* DATA RECORDS:
------------------------------------------------

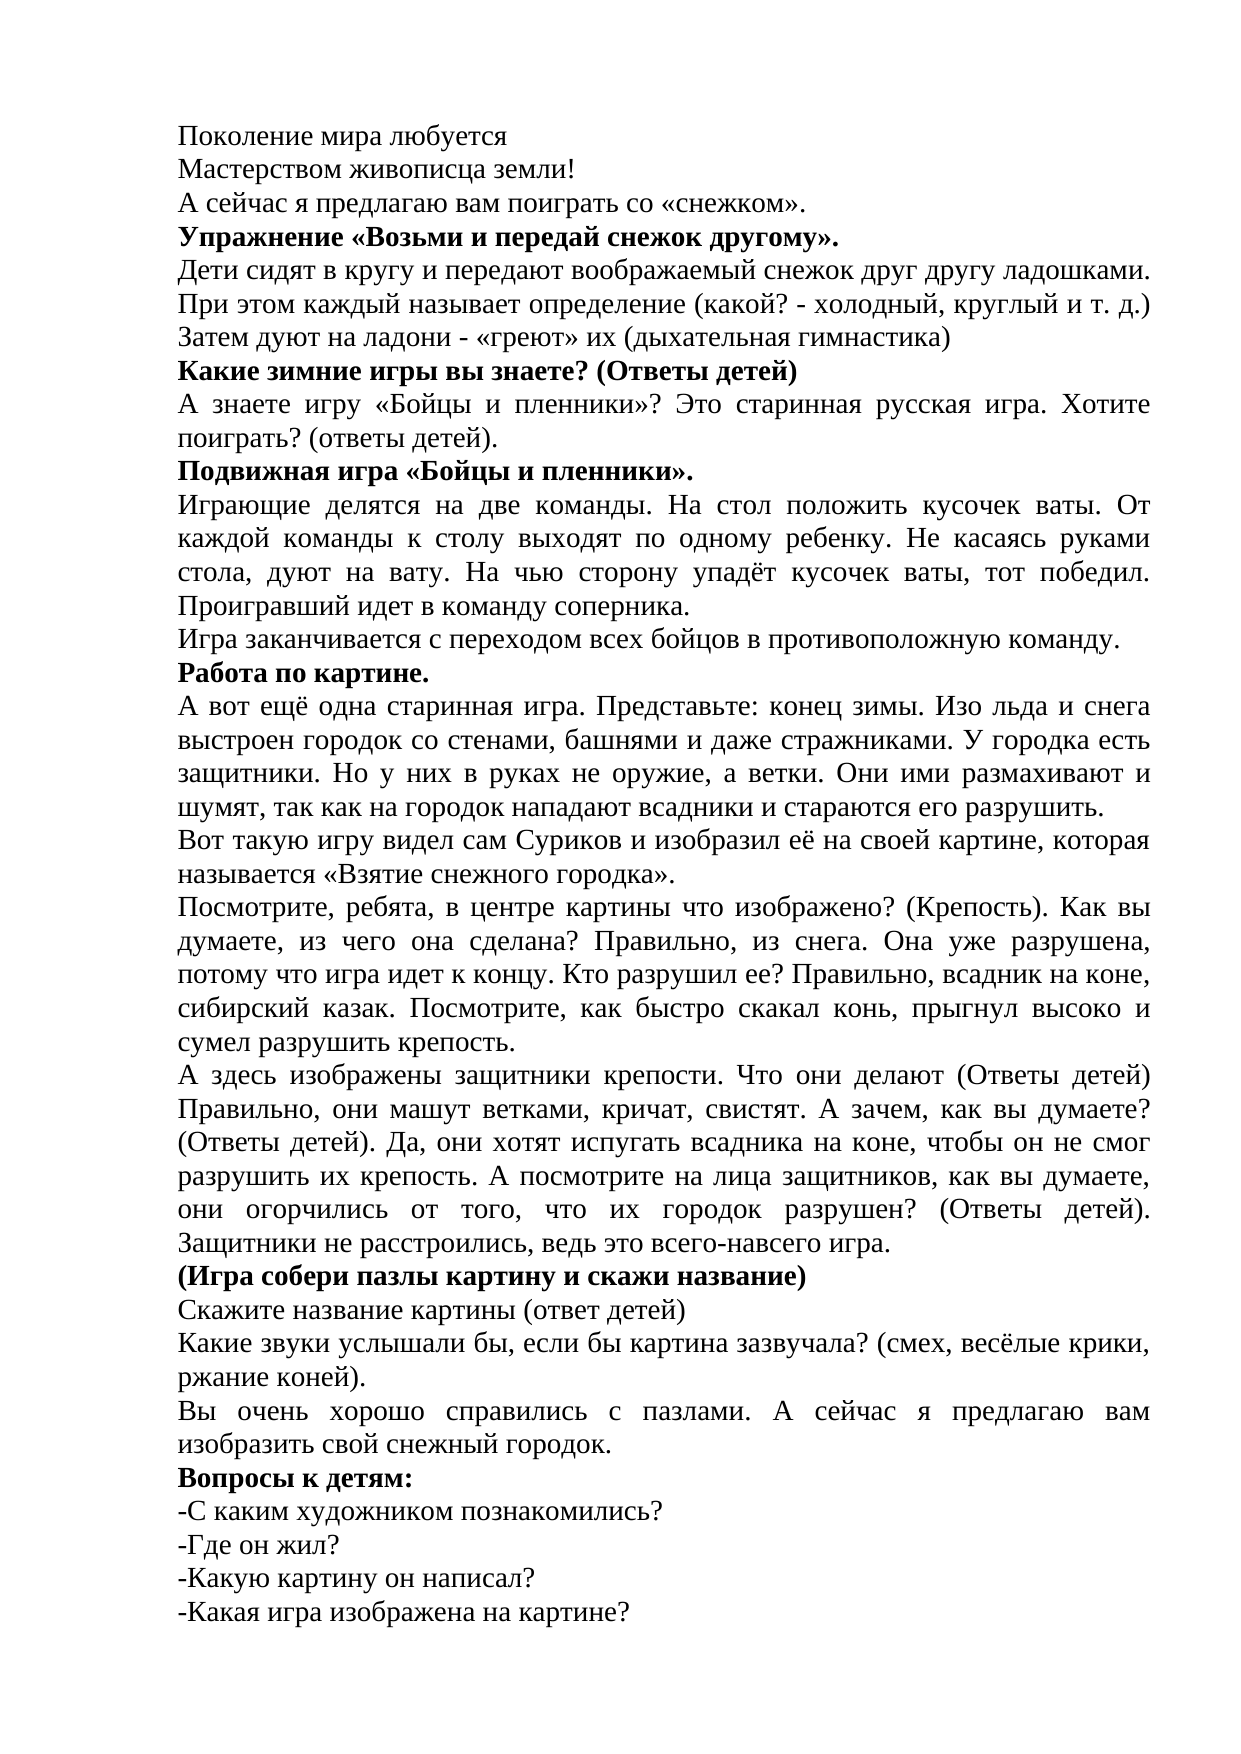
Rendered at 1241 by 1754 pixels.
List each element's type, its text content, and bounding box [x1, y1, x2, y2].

text Играющие делятся на две команды. На стол положить кусочек ваты. От каждой команды к столу выходят по одному ребенку. Не касаясь руками стола, дуют на вату. На чью сторону упадёт кусочек ваты, тот победил. Проигравший идет в команду соперника. [177, 487, 1152, 621]
text Мастерством живописца земли! [177, 152, 1152, 185]
text А знаете игру «Бойцы и пленники»? Это старинная русская игра. Хотите поиграть? (ответы детей). [177, 386, 1152, 453]
text -Где он жил? [177, 1527, 1152, 1560]
text Вот такую игру видел сам Суриков и изобразил её на своей картине, которая называется «Взятие снежного городка». [177, 822, 1152, 889]
text (Игра собери пазлы картину и скажи название) [177, 1258, 1152, 1292]
text А здесь изображены защитники крепости. Что они делают (Ответы детей) Правильно, они машут ветками, кричат, свистят. А зачем, как вы думаете? (Ответы детей). Да, они хотят испугать всадника на коне, чтобы он не смог разрушить их крепость. А посмотрите на лица защитников, как вы думаете, они огорчились от того, что их городок разрушен? (Ответы детей). Защитники не расстроились, ведь это всего-навсего игра. [177, 1057, 1152, 1258]
text Вы очень хорошо справились с пазлами. А сейчас я предлагаю вам изобразить свой снежный городок. [177, 1393, 1152, 1460]
text Дети сидят в кругу и передают воображаемый снежок друг другу ладошками. При этом каждый называет определение (какой? - холодный, круглый и т. д.) Затем дуют на ладони - «греют» их (дыхательная гимнастика) [177, 252, 1152, 353]
text Посмотрите, ребята, в центре картины что изображено? (Крепость). Как вы думаете, из чего она сделана? Правильно, из снега. Она уже разрушена, потому что игра идет к концу. Кто разрушил ее? Правильно, всадник на коне, сибирский казак. Посмотрите, как быстро скакал конь, прыгнул высоко и сумел разрушить крепость. [177, 889, 1152, 1057]
text -Какую картину он написал? [177, 1560, 1152, 1594]
text Упражнение «Возьми и передай снежок другому». [177, 219, 1152, 252]
text Работа по картине. [177, 655, 1152, 688]
text Подвижная игра «Бойцы и пленники». [177, 453, 1152, 487]
text Скажите название картины (ответ детей) [177, 1292, 1152, 1326]
text -Какая игра изображена на картине? [177, 1594, 1152, 1627]
text Поколение мира любуется [177, 118, 1152, 152]
text Вопросы к детям: [177, 1460, 1152, 1493]
text А вот ещё одна старинная игра. Представьте: конец зимы. Изо льда и снега выстроен городок со стенами, башнями и даже стражниками. У городка есть защитники. Но у них в руках не оружие, а ветки. Они ими размахивают и шумят, так как на городок нападают всадники и стараются его разрушить. [177, 688, 1152, 822]
text -С каким художником познакомились? [177, 1493, 1152, 1527]
text А сейчас я предлагаю вам поиграть со «снежком». [177, 185, 1152, 219]
text Игра заканчивается с переходом всех бойцов в противоположную команду. [177, 621, 1152, 655]
text Какие звуки услышали бы, если бы картина зазвучала? (смех, весёлые крики, ржание коней). [177, 1326, 1152, 1393]
text Какие зимние игры вы знаете? (Ответы детей) [177, 353, 1152, 386]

------------------------------------------------

* EXERCISE BRIEF:
Retype the records above exactly. Leave the pictures out.

* RESPONSE TO THIS TASK:
Rendered at 1241 by 1754 pixels.
List each element's type, its text content, and bounding box [x1, y1, x2, y2].

text Играющие делятся на две команды. На стол положить кусочек ваты. От каждой команды к столу выходят по одному ребенку. Не касаясь руками стола, дуют на вату. На чью сторону упадёт кусочек ваты, тот победил. Проигравший идет в команду соперника. [177, 487, 1152, 621]
text Мастерством живописца земли! [177, 152, 1152, 185]
text А знаете игру «Бойцы и пленники»? Это старинная русская игра. Хотите поиграть? (ответы детей). [177, 386, 1152, 453]
text -Где он жил? [177, 1527, 1152, 1560]
text Вот такую игру видел сам Суриков и изобразил её на своей картине, которая называется «Взятие снежного городка». [177, 822, 1152, 889]
text (Игра собери пазлы картину и скажи название) [177, 1258, 1152, 1292]
text А здесь изображены защитники крепости. Что они делают (Ответы детей) Правильно, они машут ветками, кричат, свистят. А зачем, как вы думаете? (Ответы детей). Да, они хотят испугать всадника на коне, чтобы он не смог разрушить их крепость. А посмотрите на лица защитников, как вы думаете, они огорчились от того, что их городок разрушен? (Ответы детей). Защитники не расстроились, ведь это всего-навсего игра. [177, 1057, 1152, 1258]
text Вы очень хорошо справились с пазлами. А сейчас я предлагаю вам изобразить свой снежный городок. [177, 1393, 1152, 1460]
text Дети сидят в кругу и передают воображаемый снежок друг другу ладошками. При этом каждый называет определение (какой? - холодный, круглый и т. д.) Затем дуют на ладони - «греют» их (дыхательная гимнастика) [177, 252, 1152, 353]
text Посмотрите, ребята, в центре картины что изображено? (Крепость). Как вы думаете, из чего она сделана? Правильно, из снега. Она уже разрушена, потому что игра идет к концу. Кто разрушил ее? Правильно, всадник на коне, сибирский казак. Посмотрите, как быстро скакал конь, прыгнул высоко и сумел разрушить крепость. [177, 889, 1152, 1057]
text -Какую картину он написал? [177, 1560, 1152, 1594]
text Упражнение «Возьми и передай снежок другому». [177, 219, 1152, 252]
text Работа по картине. [177, 655, 1152, 688]
text Подвижная игра «Бойцы и пленники». [177, 453, 1152, 487]
text Скажите название картины (ответ детей) [177, 1292, 1152, 1326]
text -Какая игра изображена на картине? [177, 1594, 1152, 1627]
text Поколение мира любуется [177, 118, 1152, 152]
text Вопросы к детям: [177, 1460, 1152, 1493]
text А вот ещё одна старинная игра. Представьте: конец зимы. Изо льда и снега выстроен городок со стенами, башнями и даже стражниками. У городка есть защитники. Но у них в руках не оружие, а ветки. Они ими размахивают и шумят, так как на городок нападают всадники и стараются его разрушить. [177, 688, 1152, 822]
text -С каким художником познакомились? [177, 1493, 1152, 1527]
text А сейчас я предлагаю вам поиграть со «снежком». [177, 185, 1152, 219]
text Игра заканчивается с переходом всех бойцов в противоположную команду. [177, 621, 1152, 655]
text Какие звуки услышали бы, если бы картина зазвучала? (смех, весёлые крики, ржание коней). [177, 1326, 1152, 1393]
text Какие зимние игры вы знаете? (Ответы детей) [177, 353, 1152, 386]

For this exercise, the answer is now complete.